We discovered that the thalamus is critical for this prefrontal operation. The thalamus is traditionally thought to relay information from the periphery, but our experiments showed that the mediodorsal thalamus is turned inwards, extracting various signals from the vast data within the prefrontal cortex itself. This allows it to identify the right context and help the prefrontal cortex adapt when the context switches. It also identifies the degree of uncertainty in the cues it receives, and we found that it slows prefrontal decision-processing in a manner commensurate with these estimates. In essence, the thalamus provides a natural mechanism for filtering noise in decision-making.

When we developed this approach, we were not studying schizophrenia, but others had shown that people with schizophrenia exhibit altered resting-state functional connectivity between the thalamus and prefrontal cortex. These changes had no behavioral correlates, however. Once we understood what computation the mediodorsal thalamus performs, we could ask whether that same computation might be impaired in people with schizophrenia. Remarkably, we found that those with the disorder are worse at tolerating ambiguous cues—they perform normally when cues are clear but fail disproportionately as uncertainty increases. This behavioral pattern mirrors what we see when we optogenetically inhibit the mediodorsal thalamus in mice performing the same task. The deficit also correlates with thalamocortical resting-state functional connectivity in people with schizophrenia.

So we have convergence: the same behavioral deficit, analogous circuits and similar computational architecture across species. That gives us evidence that we have identified a specific computational alteration in schizophrenia, which opens the door to interventions that target the underlying circuits. Instead of broad pharmacological targeting, maybe we could target the circuits that implement noise filtering and contextual inference.
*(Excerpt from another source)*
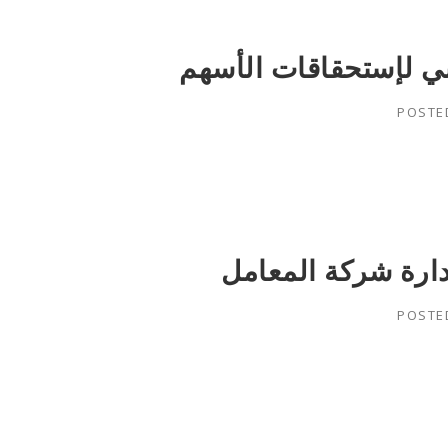
ني لإستحقاقات الأسهم
POSTE
ارة شركة المعامل
POSTE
But that is just one piece. Delusions likely involve multiple computational alterations. How does evidence update beliefs? How is uncertainty represented and used? How does the brain assign credit in complex environments? These might be different changes in different people. 

What systems neuroscience can help us do now is build tasks that dissect these operations separately. We have developed tasks in which we ask participants to arbitrate between different forms of uncertainty, including those involving sensory inputs and those involving the structure of the environment or its rules. This allows us to study how people and animals manage uncertainty, identify context and assign credit in naturalistic-like conditions. 

Early data from this effort have confirmed our original findings from the simpler task—people with schizophrenia have difficulty managing uncertainty—but are also providing additional insight into the different types of algorithmic failures that people may experience. Identifying which of these fingerprints are most related to the lived experience of delusions is our objective, and we are optimistic that we are closer to realizing this one goal of precision psychiatry. 

AI use disclosure

The author used artificial intelligence for help with initial outlining and some drafting.